That was the case with the older Craftsman routers but now the new ones come with a warranty, that should take care of boxes of old Craftsman routers,,,The new ones I have a come with a warranty that will replace it if the box that it came is damage with in 5 years ,that's hard to beat...no questions ask....If you don't like in 5 years , you get a new one...or a newer model..that's what sold me on the Craftsman... so to say I will have a new one for the next 10 years.... 


=========



allthunbs said:


> Hi Andy: I have a milk crate full of Craftsman stuff looking for non-existant parts. Stay with main-line stuff that you can get parts for. These things will last for a very long time, except when you make a mistake and something gets broken - like dropped or something.
> 
> You will never just buy one router. Over time, you will develop a collection.
> 
> ...


----------



## tryingtokeepmyfingers (Jun 3, 2008)

allthunbs said:


> I would suggest a >3 hp, plunge, 1/2" collet, without spindle lock, with variable speed. Hitachi, Makita, Porter Cable, Trend (in the UK), (OK Triton too -- just for Harry) to start. Next, a nice "D" handle, then a laminate trimmer modified for use as a "fine control" router.
> 
> Allthunbs


why no spindle lock ? 

and then I saw the TRITON for Harry. 

I love the spindle lock for table use and one of the reason I went ahead and bought a Triton to stay dedicated in the table.


----------



## allthunbs (Jun 22, 2008)

tryingtokeepmyfingers said:


> why no spindle lock ?
> 
> and then I saw the TRITON for Harry.
> 
> I love the spindle lock for table use and one of the reason I went ahead and bought a Triton to stay dedicated in the table.

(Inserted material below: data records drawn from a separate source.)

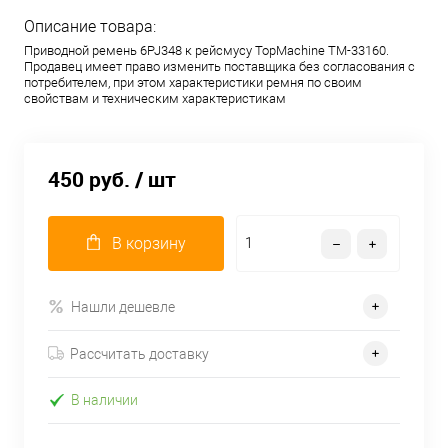
Описание товара:
Приводной ремень 6PJ348 к рейсмусу TopMachine TM-33160.
Продавец имеет право изменить поставщика без согласования с
потребителем, при этом характеристики ремня по своим
свойствам и техническим характеристикам
450 руб.
/ шт
В корзину
Нашли дешевле
Рассчитать доставку
В наличии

Hi "Tryingtokeepmyfingers"



> "The spindle lock type requires that you... (minimum requirement 4 hands)
> 1. hold the bit precisely 1mm from the bottom,
> 2. hold the spindle lock,
> 3. hold the body of the router tightly,
> ...


I use the OakPart/RouterWorkshop/Rosentahl philosophy so I lose the anchor point when installing bits. Besides it is much easier with two wrenches than spindle lock.

Allthunbs


----------



## yamato72 (Jun 13, 2009)

The Craftsman 17543 gives great bang for the buck, but I had a big problem with mine - I used it exclusively with the fixed base mounted in a router table for about 2 weeks, and it developed burrs on the motor body, just from being adjusted up and down. This caused the motor to bind against the base and it became impossible to use the fine adjustment. I took it back to the store and they replaced it no questions asked, but I decided that there was a good chance it would happen again, so I started researching some others.

They do have a 1-yr exchange for any reason, though.

I thought it was down to choosing between the Bosch and Milwaukee kits, but after trying out the PC893, I went with it.


----------